Our findings provide practical implications for portfolio management and forecast modelling. For example, investors can shift investment allocation across asset classes during crises in such a way as to minimize the risk to their portfolio investment against changes in market sentiment. In addition, volatility modeling and forecasting during crises can use our findings concerning the relationship between sentiment and volatility. Our findings could be extended by studying the outcome of sentiment on volatility and the subsequent returns. In particular, future studies could compare the risk‐premium of sentiment on different asset classes during normal periods and times of crisis.

AUTHOR CONTRIBUTION

Hussein Abdoh: formal analysis; validation; writing – original draft; writing – review & editing.

APPENDIX A.

See Figure A1

Figure A1.

Aruoba–Diebold–Scotti business conditions index. Shading shows NBER‐dated recessions. Federal Reserve Bank of Philadelphia.
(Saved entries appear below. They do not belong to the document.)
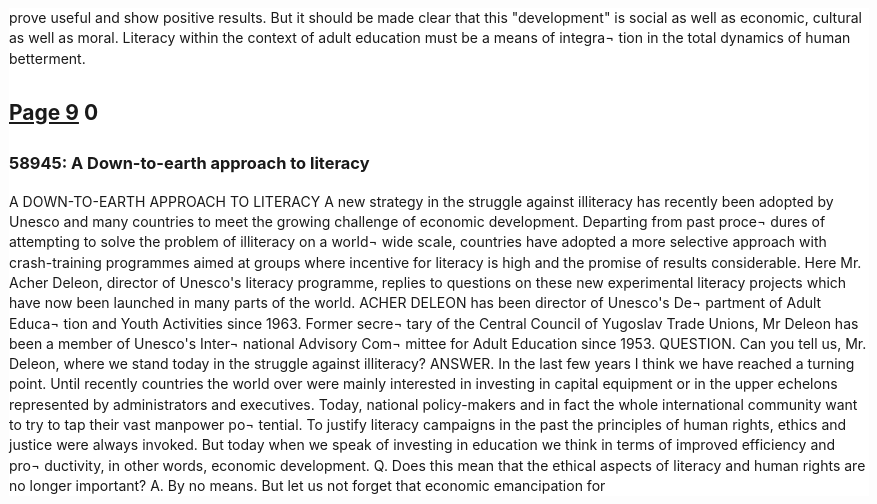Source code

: prove useful and show positive results.
But it should be made clear that this
"development" is social as well as
economic, cultural as well as moral.
Literacy within the context of adult
education must be a means of integra¬
tion in the total dynamics of human
betterment.

## [Page 9](078237engo.pdf#page=9) 0

### 58945: A Down-to-earth approach to literacy

A DOWN-TO-EARTH APPROACH
TO LITERACY
A new strategy in the struggle against illiteracy has recently been
adopted by Unesco and many countries to meet the growing
challenge of economic development. Departing from past proce¬
dures of attempting to solve the problem of illiteracy on a world¬
wide scale, countries have adopted a more selective approach
with crash-training programmes aimed at groups where incentive
for literacy is high and the promise of results considerable. Here
Mr. Acher Deleon, director of Unesco's literacy programme, replies
to questions on these new experimental literacy projects which
have now been launched in many parts of the world.
ACHER DELEON has been
director of Unesco's De¬
partment of Adult Educa¬
tion and Youth Activities
since 1963. Former secre¬
tary of the Central Council
of Yugoslav Trade Unions,
Mr Deleon has been a
member of Unesco's Inter¬
national Advisory Com¬
mittee for Adult Education
since 1953.
QUESTION. Can you tell us,
Mr. Deleon, where we stand today in
the struggle against illiteracy?
ANSWER. In the last few years
I think we have reached a turning
point. Until recently countries the
world over were mainly interested in
investing in capital equipment or in
the upper echelons represented by
administrators and executives. Today,
national policy-makers and in fact the
whole international community want
to try to tap their vast manpower po¬
tential. To justify literacy campaigns
in the past the principles of human
rights, ethics and justice were always
invoked. But today when we speak
of investing in education we think in
terms of improved efficiency and pro¬
ductivity, in other words, economic
development.
Q. Does this mean that the ethical
aspects of literacy and human rights
are no longer important?
A. By no means. But let us not
forget that economic emancipation for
Maghyereh, A. , Abdoh, H. (2022). Global financial crisis versus COVID‐19: Evidence from sentiment analysis. International Finance, 1–31. 10.1111/infi.12412

DATA AVAILABILITY STATEMENT

All data are obtained via individual data channels, such as the Thomson Reuters Datastream database and Federal Reserve Bank of San Francisco. The models and data analysis are applied through computer software, such as MATLAB, R and Stata. All data and codes will be available from the authors upon request.